> Material supplied
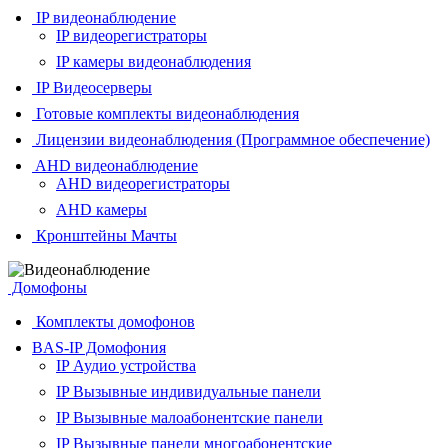
IP видеонаблюдение
IP видеорегистраторы
IP камеры видеонаблюдения
IP Видеосерверы
Готовые комплекты видеонаблюдения
Лицензии видеонаблюдения (Программное обеспечение)
AHD видеонаблюдение
AHD видеорегистраторы
AHD камеры
Кронштейны Мачты
Домофоны
Комплекты домофонов
BAS-IP Домофония
IP Аудио устройства
IP Вызывные индивидуальные панели
IP Вызывные малоабонентские панели
IP Вызывные панели многоабонентские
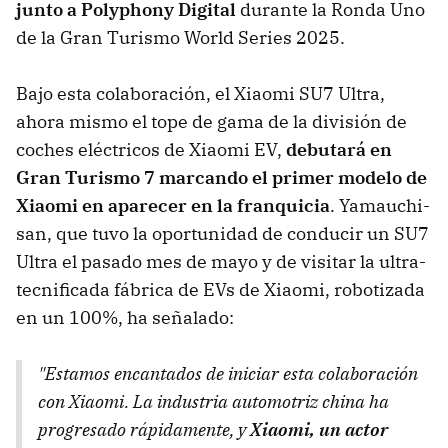
junto a Polyphony Digital
durante la Ronda Uno
de la Gran Turismo World Series 2025.
Bajo esta colaboración, el Xiaomi SU7 Ultra,
ahora mismo el tope de gama de la división de
coches eléctricos de Xiaomi EV,
debutará en
Gran Turismo 7 marcando el primer modelo de
Xiaomi en aparecer en la franquicia
. Yamauchi-
san, que tuvo la oportunidad de conducir un SU7
Ultra el pasado mes de mayo y de visitar la ultra-
tecnificada fábrica de EVs de Xiaomi, robotizada
en un 100%, ha señalado:
"Estamos encantados de iniciar esta colaboración
con Xiaomi. La industria automotriz china ha
progresado rápidamente, y
Xiaomi, un actor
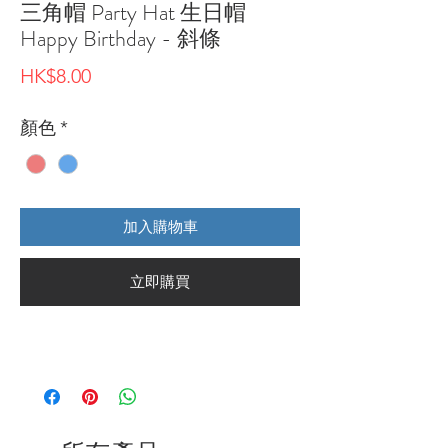
三角帽 Party Hat 生日帽
Happy Birthday - 斜條
價
HK$8.00
格
顏色
*
加入購物車
立即購買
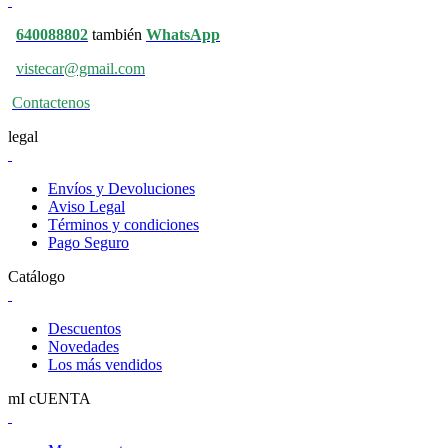
640088802
también
WhatsApp
vistecar@gmail.com
Contactenos
legal
Envíos y Devoluciones
Aviso Legal
Términos y condiciones
Pago Seguro
Catálogo
Descuentos
Novedades
Los más vendidos
mI cUENTA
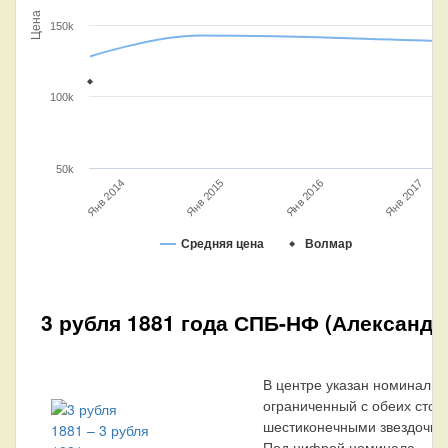
Цена
150k
100k
50k
Янв 2014
Янв 2016
Янв 2017
Янв 2015
Средняя цена
Волмар
3 рубля 1881 года СПБ-НФ (Александр 
В центре указан номинал «
ограниченный с обеих стор
шестиконечными звездочка
Под цифрой номинала — с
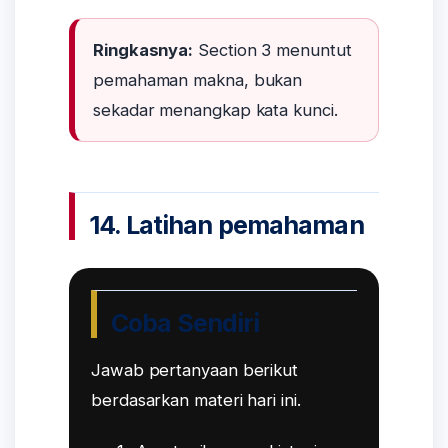
Ringkasnya:
Section 3 menuntut
pemahaman makna, bukan
sekadar menangkap kata kunci.
14. Latihan pemahaman
Coba Sendiri
Jawab pertanyaan berikut
berdasarkan materi hari ini.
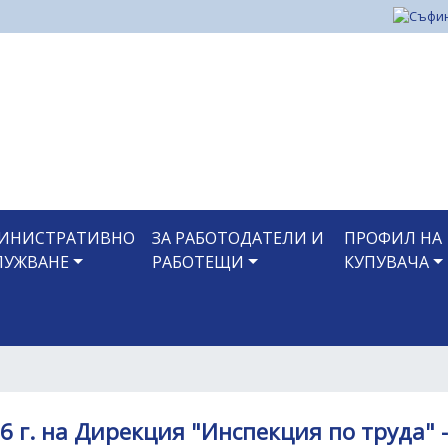
Премини
към
основното
съдържание
ИНИСТРАТИВНО
ЗА РАБОТОДАТЕЛИ И
ПРОФИЛ НА
ЛУЖВАНЕ
РАБОТЕЩИ
КУПУВАЧА
6 г. на Дирекция "Инспекция по труда"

> About this task
Copy each line of the listing above that contains the word "colaboración".

> Exercise output
Bajo esta colaboración, el Xiaomi SU7 Ultra,
"Estamos encantados de iniciar esta colaboración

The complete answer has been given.